"O público tá chato", diz Rafael Cortez na Virada

Comediante acha que o programa ficou pior sem Rafinha Bastos



O comediante Rafael Cortez, do programa "CQC", participou de conversa com o público da Virada Cultural no largo de São Bento. Em encontro promovido pela Libre (Liga Brasileira de Editoras), Cortez divulgou a versão em áudio livro que fez do romance "Meu Pé de Laranja Lima", de José Mauro Vasconcelos.

Um dos temas mais abordados pelo público foi sobre os limites do humor.

"O limite é o bom senso. Todo mundo tem o direito de falar o que quiser. Mas se falar merda, tem que ser responsável por isso."

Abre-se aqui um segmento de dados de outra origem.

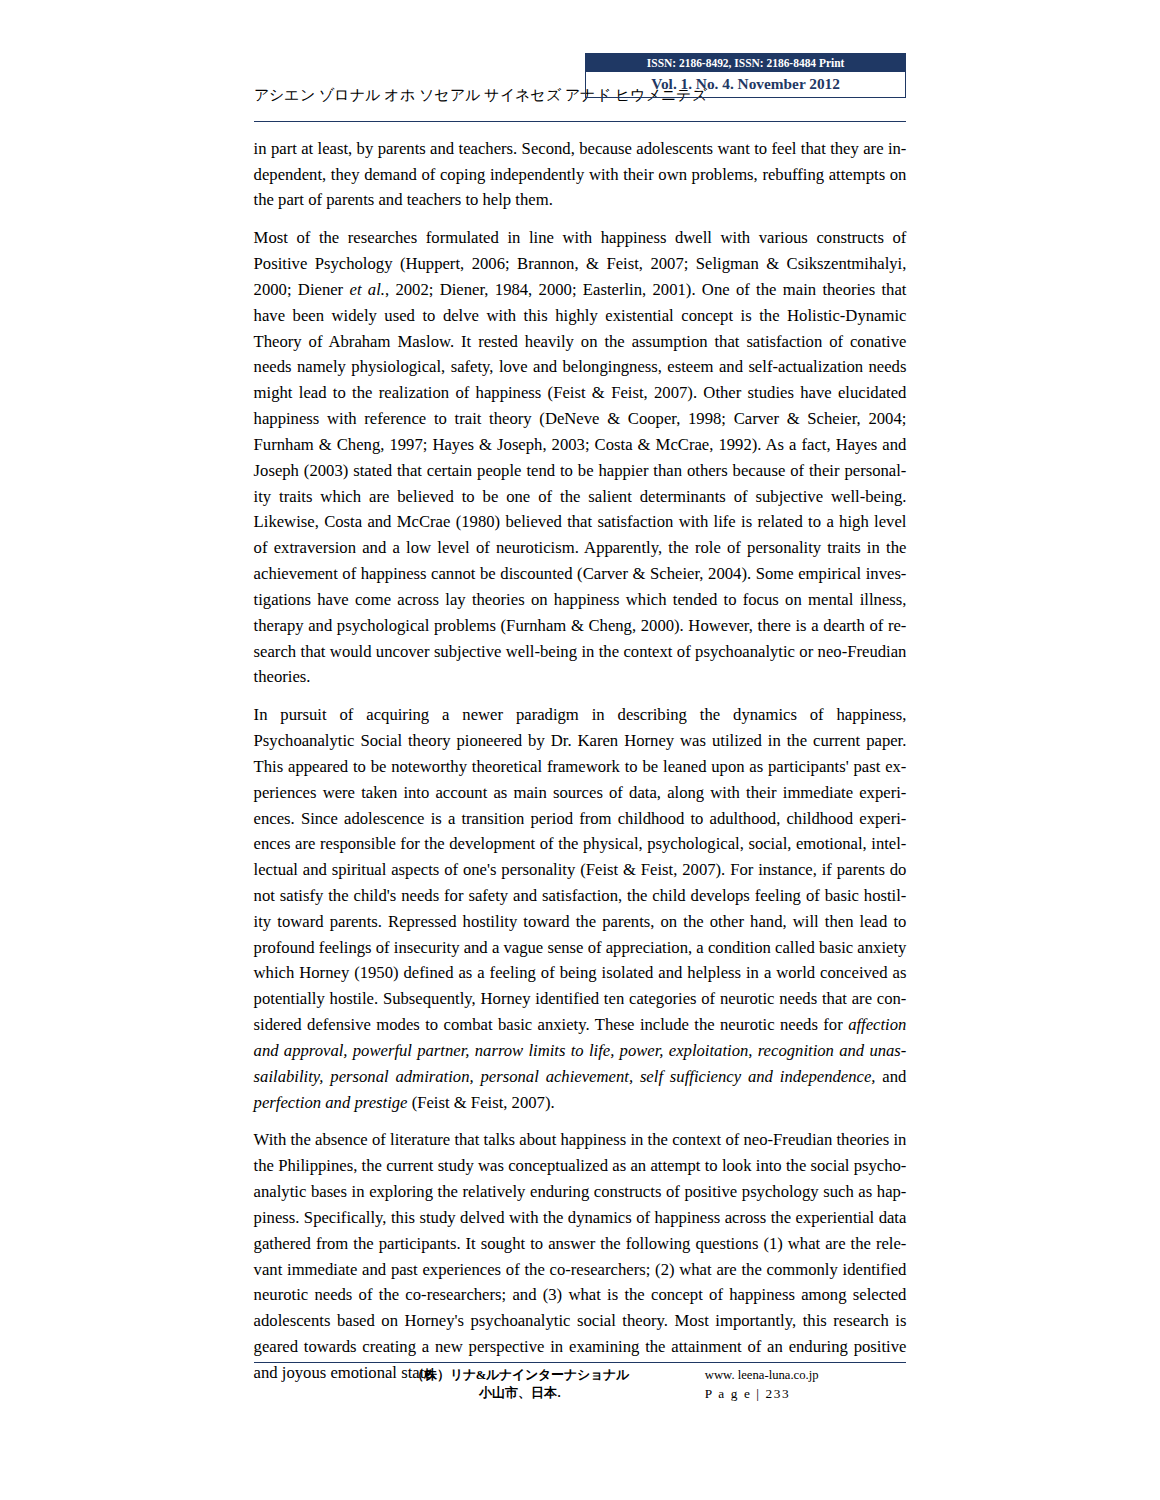アシエン ゾロナル オホ ソセアル サイネセズ アナド ヒウメニテズ
ISSN: 2186-8492, ISSN: 2186-8484 Print
Vol. 1. No. 4. November 2012
in part at least, by parents and teachers. Second, because adolescents want to feel that they are independent, they demand of coping independently with their own problems, rebuffing attempts on the part of parents and teachers to help them.
Most of the researches formulated in line with happiness dwell with various constructs of Positive Psychology (Huppert, 2006; Brannon, & Feist, 2007; Seligman & Csikszentmihalyi, 2000; Diener et al., 2002; Diener, 1984, 2000; Easterlin, 2001). One of the main theories that have been widely used to delve with this highly existential concept is the Holistic-Dynamic Theory of Abraham Maslow. It rested heavily on the assumption that satisfaction of conative needs namely physiological, safety, love and belongingness, esteem and self-actualization needs might lead to the realization of happiness (Feist & Feist, 2007). Other studies have elucidated happiness with reference to trait theory (DeNeve & Cooper, 1998; Carver & Scheier, 2004; Furnham & Cheng, 1997; Hayes & Joseph, 2003; Costa & McCrae, 1992). As a fact, Hayes and Joseph (2003) stated that certain people tend to be happier than others because of their personality traits which are believed to be one of the salient determinants of subjective well-being. Likewise, Costa and McCrae (1980) believed that satisfaction with life is related to a high level of extraversion and a low level of neuroticism. Apparently, the role of personality traits in the achievement of happiness cannot be discounted (Carver & Scheier, 2004). Some empirical investigations have come across lay theories on happiness which tended to focus on mental illness, therapy and psychological problems (Furnham & Cheng, 2000). However, there is a dearth of research that would uncover subjective well-being in the context of psychoanalytic or neo-Freudian theories.
In pursuit of acquiring a newer paradigm in describing the dynamics of happiness, Psychoanalytic Social theory pioneered by Dr. Karen Horney was utilized in the current paper. This appeared to be noteworthy theoretical framework to be leaned upon as participants' past experiences were taken into account as main sources of data, along with their immediate experiences. Since adolescence is a transition period from childhood to adulthood, childhood experiences are responsible for the development of the physical, psychological, social, emotional, intellectual and spiritual aspects of one's personality (Feist & Feist, 2007). For instance, if parents do not satisfy the child's needs for safety and satisfaction, the child develops feeling of basic hostility toward parents. Repressed hostility toward the parents, on the other hand, will then lead to profound feelings of insecurity and a vague sense of appreciation, a condition called basic anxiety which Horney (1950) defined as a feeling of being isolated and helpless in a world conceived as potentially hostile. Subsequently, Horney identified ten categories of neurotic needs that are considered defensive modes to combat basic anxiety. These include the neurotic needs for affection and approval, powerful partner, narrow limits to life, power, exploitation, recognition and unassailability, personal admiration, personal achievement, self sufficiency and independence, and perfection and prestige (Feist & Feist, 2007).
With the absence of literature that talks about happiness in the context of neo-Freudian theories in the Philippines, the current study was conceptualized as an attempt to look into the social psychoanalytic bases in exploring the relatively enduring constructs of positive psychology such as happiness. Specifically, this study delved with the dynamics of happiness across the experiential data gathered from the participants. It sought to answer the following questions (1) what are the relevant immediate and past experiences of the co-researchers; (2) what are the commonly identified neurotic needs of the co-researchers; and (3) what is the concept of happiness among selected adolescents based on Horney's psychoanalytic social theory. Most importantly, this research is geared towards creating a new perspective in examining the attainment of an enduring positive and joyous emotional state.
（株）リナ&ルナインターナショナル
小山市、日本.
www. leena-luna.co.jp
P a g e | 233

Outro assunto em questão foi o comediante Rafinha Bastos e sua piada de comer Wanessa Carmargo e seu bebê. Por conta disso, a cantora processou o comediante, que acabou saindo do "CQC".

Perguntado se achava justa a saída de Rafinha do programa, Cortez disse: "Achei, porque ele quis ir embora. Ele tomou uma advertência e quis ir embora. Sinto muito a falta dele, achei que o programa ficou pior sem ele."

Questionado se há censura hoje na TV, Cortez falou que hoje o papel é exercido pelo público. Para ele, um exemplo positivo disso ocorreu na última edição do programa "BBB", da qual o participante Daniel Echaniz foi expulso por pressão do público, após suspeitas de que teria molestado a colega de confinamento Monique Amin.

"Mas às vezes o público tá chato pra caramba. Piada é piada. A gente não pode levar as coisas tão a sério."